■ WORK ORDER: Reproduce all of the entries character for character, while leaving out any pictures they contain.
+++
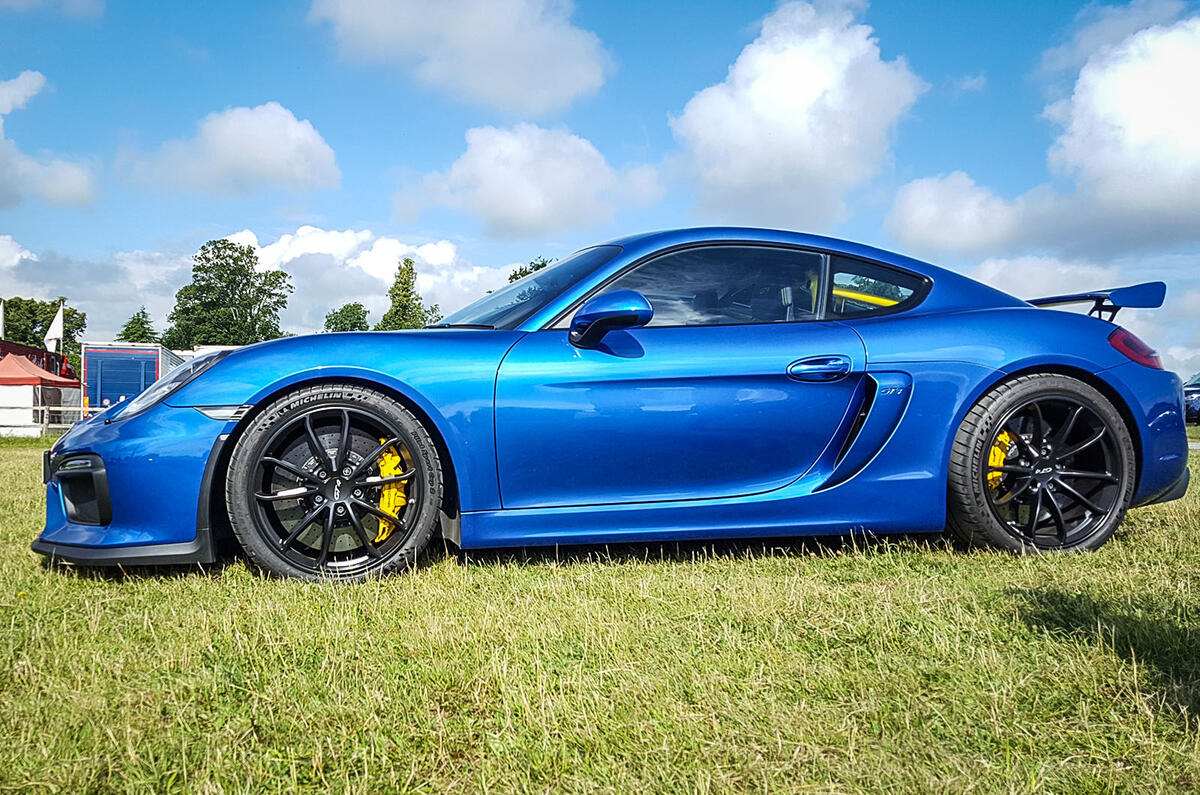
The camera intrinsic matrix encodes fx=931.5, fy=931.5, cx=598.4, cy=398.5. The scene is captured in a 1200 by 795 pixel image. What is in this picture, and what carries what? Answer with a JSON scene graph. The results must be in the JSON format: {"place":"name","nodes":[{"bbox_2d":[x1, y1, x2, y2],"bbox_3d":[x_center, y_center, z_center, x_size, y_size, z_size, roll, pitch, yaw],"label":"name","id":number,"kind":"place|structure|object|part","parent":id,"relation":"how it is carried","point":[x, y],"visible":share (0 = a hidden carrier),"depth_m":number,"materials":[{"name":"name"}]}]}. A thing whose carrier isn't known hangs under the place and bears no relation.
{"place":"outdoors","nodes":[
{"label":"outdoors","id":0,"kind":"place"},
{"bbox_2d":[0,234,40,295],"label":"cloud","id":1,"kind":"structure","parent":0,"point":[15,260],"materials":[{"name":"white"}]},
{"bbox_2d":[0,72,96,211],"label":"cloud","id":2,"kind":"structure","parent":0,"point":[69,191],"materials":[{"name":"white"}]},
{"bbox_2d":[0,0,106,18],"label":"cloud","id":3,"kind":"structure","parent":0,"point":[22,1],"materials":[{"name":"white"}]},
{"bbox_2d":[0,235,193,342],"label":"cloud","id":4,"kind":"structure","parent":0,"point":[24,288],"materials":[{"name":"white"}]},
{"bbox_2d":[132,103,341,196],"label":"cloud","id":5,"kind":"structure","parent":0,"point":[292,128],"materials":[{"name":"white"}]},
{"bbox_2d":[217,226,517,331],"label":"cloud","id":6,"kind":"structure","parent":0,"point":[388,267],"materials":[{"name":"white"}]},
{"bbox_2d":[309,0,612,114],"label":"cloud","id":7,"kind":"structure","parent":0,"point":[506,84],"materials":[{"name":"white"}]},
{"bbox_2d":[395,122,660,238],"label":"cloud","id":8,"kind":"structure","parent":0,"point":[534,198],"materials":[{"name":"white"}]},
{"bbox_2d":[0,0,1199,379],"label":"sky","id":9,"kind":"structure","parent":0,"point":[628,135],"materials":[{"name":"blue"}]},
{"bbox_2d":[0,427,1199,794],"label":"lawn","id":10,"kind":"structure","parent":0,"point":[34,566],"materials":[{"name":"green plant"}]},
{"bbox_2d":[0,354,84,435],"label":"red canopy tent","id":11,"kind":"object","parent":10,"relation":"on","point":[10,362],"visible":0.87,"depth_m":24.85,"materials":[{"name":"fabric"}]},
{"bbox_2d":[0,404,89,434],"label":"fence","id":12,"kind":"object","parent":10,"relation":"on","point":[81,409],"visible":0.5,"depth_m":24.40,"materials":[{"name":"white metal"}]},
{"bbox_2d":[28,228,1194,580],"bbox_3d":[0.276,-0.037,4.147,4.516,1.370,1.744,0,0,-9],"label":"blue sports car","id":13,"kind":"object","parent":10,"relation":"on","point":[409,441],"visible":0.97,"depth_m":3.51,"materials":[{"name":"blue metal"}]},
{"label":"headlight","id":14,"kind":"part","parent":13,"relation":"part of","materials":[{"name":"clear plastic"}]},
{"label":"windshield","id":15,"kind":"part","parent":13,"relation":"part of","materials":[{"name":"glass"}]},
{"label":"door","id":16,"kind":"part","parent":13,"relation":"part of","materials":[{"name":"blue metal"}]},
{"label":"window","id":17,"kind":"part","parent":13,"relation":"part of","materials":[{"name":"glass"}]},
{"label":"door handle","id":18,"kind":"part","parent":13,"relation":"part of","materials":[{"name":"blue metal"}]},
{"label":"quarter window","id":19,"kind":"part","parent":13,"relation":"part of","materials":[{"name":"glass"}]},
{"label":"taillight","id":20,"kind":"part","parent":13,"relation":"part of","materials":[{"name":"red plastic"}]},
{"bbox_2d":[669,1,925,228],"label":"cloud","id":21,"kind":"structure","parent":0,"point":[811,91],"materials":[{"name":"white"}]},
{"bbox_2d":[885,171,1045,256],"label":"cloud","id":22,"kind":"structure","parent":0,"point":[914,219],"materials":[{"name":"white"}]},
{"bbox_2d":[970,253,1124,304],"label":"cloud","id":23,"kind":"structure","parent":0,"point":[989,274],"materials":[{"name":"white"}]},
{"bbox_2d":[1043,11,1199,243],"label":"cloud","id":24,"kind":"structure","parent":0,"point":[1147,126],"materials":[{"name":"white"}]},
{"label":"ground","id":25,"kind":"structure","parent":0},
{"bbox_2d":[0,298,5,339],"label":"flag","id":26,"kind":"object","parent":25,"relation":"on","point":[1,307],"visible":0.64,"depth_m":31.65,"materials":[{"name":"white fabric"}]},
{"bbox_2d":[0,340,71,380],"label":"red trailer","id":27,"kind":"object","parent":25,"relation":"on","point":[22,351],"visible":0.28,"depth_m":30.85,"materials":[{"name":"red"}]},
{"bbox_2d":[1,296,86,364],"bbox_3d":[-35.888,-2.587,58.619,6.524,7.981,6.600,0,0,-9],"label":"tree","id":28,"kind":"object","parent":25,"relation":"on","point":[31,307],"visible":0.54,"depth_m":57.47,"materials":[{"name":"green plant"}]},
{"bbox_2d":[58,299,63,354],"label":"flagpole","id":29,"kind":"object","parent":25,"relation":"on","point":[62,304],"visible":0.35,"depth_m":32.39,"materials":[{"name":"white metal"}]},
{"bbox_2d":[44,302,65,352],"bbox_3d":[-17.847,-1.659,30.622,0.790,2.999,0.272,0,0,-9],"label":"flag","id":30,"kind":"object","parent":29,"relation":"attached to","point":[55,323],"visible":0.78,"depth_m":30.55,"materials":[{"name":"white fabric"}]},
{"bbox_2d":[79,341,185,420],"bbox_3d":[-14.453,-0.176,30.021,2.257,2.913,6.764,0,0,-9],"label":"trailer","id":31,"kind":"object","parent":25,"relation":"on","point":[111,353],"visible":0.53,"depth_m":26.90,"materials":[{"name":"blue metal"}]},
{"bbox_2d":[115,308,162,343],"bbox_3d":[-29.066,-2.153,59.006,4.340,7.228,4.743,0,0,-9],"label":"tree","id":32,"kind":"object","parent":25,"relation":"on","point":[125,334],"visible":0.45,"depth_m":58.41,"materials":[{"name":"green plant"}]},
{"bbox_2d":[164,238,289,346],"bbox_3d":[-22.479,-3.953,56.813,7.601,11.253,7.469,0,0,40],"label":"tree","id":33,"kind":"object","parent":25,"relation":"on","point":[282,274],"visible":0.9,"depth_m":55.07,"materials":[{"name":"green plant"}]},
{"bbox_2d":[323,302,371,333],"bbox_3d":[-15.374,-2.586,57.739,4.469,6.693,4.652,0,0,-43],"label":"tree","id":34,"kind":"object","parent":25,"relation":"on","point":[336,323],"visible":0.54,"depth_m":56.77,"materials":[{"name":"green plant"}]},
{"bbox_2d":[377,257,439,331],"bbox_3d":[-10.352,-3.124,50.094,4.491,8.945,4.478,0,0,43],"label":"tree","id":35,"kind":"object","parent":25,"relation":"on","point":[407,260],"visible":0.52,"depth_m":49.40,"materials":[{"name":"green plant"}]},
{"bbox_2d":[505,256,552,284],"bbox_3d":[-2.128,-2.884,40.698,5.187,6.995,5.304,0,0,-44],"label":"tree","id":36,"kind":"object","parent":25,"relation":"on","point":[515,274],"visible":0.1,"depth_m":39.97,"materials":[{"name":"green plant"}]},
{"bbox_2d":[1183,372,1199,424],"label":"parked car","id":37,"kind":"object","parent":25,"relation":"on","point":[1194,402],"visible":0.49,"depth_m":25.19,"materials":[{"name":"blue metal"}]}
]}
+++
■ TASK SOLUTION:
The camera intrinsic matrix encodes fx=931.5, fy=931.5, cx=598.4, cy=398.5. The scene is captured in a 1200 by 795 pixel image. What is in this picture, and what carries what? Answer with a JSON scene graph. The results must be in the JSON format: {"place":"name","nodes":[{"bbox_2d":[x1, y1, x2, y2],"bbox_3d":[x_center, y_center, z_center, x_size, y_size, z_size, roll, pitch, yaw],"label":"name","id":number,"kind":"place|structure|object|part","parent":id,"relation":"how it is carried","point":[x, y],"visible":share (0 = a hidden carrier),"depth_m":number,"materials":[{"name":"name"}]}]}. A thing whose carrier isn't known hangs under the place and bears no relation.
{"place":"outdoors","nodes":[
{"label":"outdoors","id":0,"kind":"place"},
{"bbox_2d":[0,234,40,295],"label":"cloud","id":1,"kind":"structure","parent":0,"point":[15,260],"materials":[{"name":"white"}]},
{"bbox_2d":[0,72,96,211],"label":"cloud","id":2,"kind":"structure","parent":0,"point":[69,191],"materials":[{"name":"white"}]},
{"bbox_2d":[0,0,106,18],"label":"cloud","id":3,"kind":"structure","parent":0,"point":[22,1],"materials":[{"name":"white"}]},
{"bbox_2d":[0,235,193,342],"label":"cloud","id":4,"kind":"structure","parent":0,"point":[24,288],"materials":[{"name":"white"}]},
{"bbox_2d":[132,103,341,196],"label":"cloud","id":5,"kind":"structure","parent":0,"point":[292,128],"materials":[{"name":"white"}]},
{"bbox_2d":[217,226,517,331],"label":"cloud","id":6,"kind":"structure","parent":0,"point":[388,267],"materials":[{"name":"white"}]},
{"bbox_2d":[309,0,612,114],"label":"cloud","id":7,"kind":"structure","parent":0,"point":[506,84],"materials":[{"name":"white"}]},
{"bbox_2d":[395,122,660,238],"label":"cloud","id":8,"kind":"structure","parent":0,"point":[534,198],"materials":[{"name":"white"}]},
{"bbox_2d":[0,0,1199,379],"label":"sky","id":9,"kind":"structure","parent":0,"point":[628,135],"materials":[{"name":"blue"}]},
{"bbox_2d":[0,427,1199,794],"label":"lawn","id":10,"kind":"structure","parent":0,"point":[34,566],"materials":[{"name":"green plant"}]},
{"bbox_2d":[0,354,84,435],"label":"red canopy tent","id":11,"kind":"object","parent":10,"relation":"on","point":[10,362],"visible":0.87,"depth_m":24.85,"materials":[{"name":"fabric"}]},
{"bbox_2d":[0,404,89,434],"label":"fence","id":12,"kind":"object","parent":10,"relation":"on","point":[81,409],"visible":0.5,"depth_m":24.40,"materials":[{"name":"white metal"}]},
{"bbox_2d":[28,228,1194,580],"bbox_3d":[0.276,-0.037,4.147,4.516,1.370,1.744,0,0,-9],"label":"blue sports car","id":13,"kind":"object","parent":10,"relation":"on","point":[409,441],"visible":0.97,"depth_m":3.51,"materials":[{"name":"blue metal"}]},
{"label":"headlight","id":14,"kind":"part","parent":13,"relation":"part of","materials":[{"name":"clear plastic"}]},
{"label":"windshield","id":15,"kind":"part","parent":13,"relation":"part of","materials":[{"name":"glass"}]},
{"label":"door","id":16,"kind":"part","parent":13,"relation":"part of","materials":[{"name":"blue metal"}]},
{"label":"window","id":17,"kind":"part","parent":13,"relation":"part of","materials":[{"name":"glass"}]},
{"label":"door handle","id":18,"kind":"part","parent":13,"relation":"part of","materials":[{"name":"blue metal"}]},
{"label":"quarter window","id":19,"kind":"part","parent":13,"relation":"part of","materials":[{"name":"glass"}]},
{"label":"taillight","id":20,"kind":"part","parent":13,"relation":"part of","materials":[{"name":"red plastic"}]},
{"bbox_2d":[669,1,925,228],"label":"cloud","id":21,"kind":"structure","parent":0,"point":[811,91],"materials":[{"name":"white"}]},
{"bbox_2d":[885,171,1045,256],"label":"cloud","id":22,"kind":"structure","parent":0,"point":[914,219],"materials":[{"name":"white"}]},
{"bbox_2d":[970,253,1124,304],"label":"cloud","id":23,"kind":"structure","parent":0,"point":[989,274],"materials":[{"name":"white"}]},
{"bbox_2d":[1043,11,1199,243],"label":"cloud","id":24,"kind":"structure","parent":0,"point":[1147,126],"materials":[{"name":"white"}]},
{"label":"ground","id":25,"kind":"structure","parent":0},
{"bbox_2d":[0,298,5,339],"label":"flag","id":26,"kind":"object","parent":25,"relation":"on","point":[1,307],"visible":0.64,"depth_m":31.65,"materials":[{"name":"white fabric"}]},
{"bbox_2d":[0,340,71,380],"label":"red trailer","id":27,"kind":"object","parent":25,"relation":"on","point":[22,351],"visible":0.28,"depth_m":30.85,"materials":[{"name":"red"}]},
{"bbox_2d":[1,296,86,364],"bbox_3d":[-35.888,-2.587,58.619,6.524,7.981,6.600,0,0,-9],"label":"tree","id":28,"kind":"object","parent":25,"relation":"on","point":[31,307],"visible":0.54,"depth_m":57.47,"materials":[{"name":"green plant"}]},
{"bbox_2d":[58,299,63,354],"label":"flagpole","id":29,"kind":"object","parent":25,"relation":"on","point":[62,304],"visible":0.35,"depth_m":32.39,"materials":[{"name":"white metal"}]},
{"bbox_2d":[44,302,65,352],"bbox_3d":[-17.847,-1.659,30.622,0.790,2.999,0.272,0,0,-9],"label":"flag","id":30,"kind":"object","parent":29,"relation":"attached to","point":[55,323],"visible":0.78,"depth_m":30.55,"materials":[{"name":"white fabric"}]},
{"bbox_2d":[79,341,185,420],"bbox_3d":[-14.453,-0.176,30.021,2.257,2.913,6.764,0,0,-9],"label":"trailer","id":31,"kind":"object","parent":25,"relation":"on","point":[111,353],"visible":0.53,"depth_m":26.90,"materials":[{"name":"blue metal"}]},
{"bbox_2d":[115,308,162,343],"bbox_3d":[-29.066,-2.153,59.006,4.340,7.228,4.743,0,0,-9],"label":"tree","id":32,"kind":"object","parent":25,"relation":"on","point":[125,334],"visible":0.45,"depth_m":58.41,"materials":[{"name":"green plant"}]},
{"bbox_2d":[164,238,289,346],"bbox_3d":[-22.479,-3.953,56.813,7.601,11.253,7.469,0,0,40],"label":"tree","id":33,"kind":"object","parent":25,"relation":"on","point":[282,274],"visible":0.9,"depth_m":55.07,"materials":[{"name":"green plant"}]},
{"bbox_2d":[323,302,371,333],"bbox_3d":[-15.374,-2.586,57.739,4.469,6.693,4.652,0,0,-43],"label":"tree","id":34,"kind":"object","parent":25,"relation":"on","point":[336,323],"visible":0.54,"depth_m":56.77,"materials":[{"name":"green plant"}]},
{"bbox_2d":[377,257,439,331],"bbox_3d":[-10.352,-3.124,50.094,4.491,8.945,4.478,0,0,43],"label":"tree","id":35,"kind":"object","parent":25,"relation":"on","point":[407,260],"visible":0.52,"depth_m":49.40,"materials":[{"name":"green plant"}]},
{"bbox_2d":[505,256,552,284],"bbox_3d":[-2.128,-2.884,40.698,5.187,6.995,5.304,0,0,-44],"label":"tree","id":36,"kind":"object","parent":25,"relation":"on","point":[515,274],"visible":0.1,"depth_m":39.97,"materials":[{"name":"green plant"}]},
{"bbox_2d":[1183,372,1199,424],"label":"parked car","id":37,"kind":"object","parent":25,"relation":"on","point":[1194,402],"visible":0.49,"depth_m":25.19,"materials":[{"name":"blue metal"}]}
]}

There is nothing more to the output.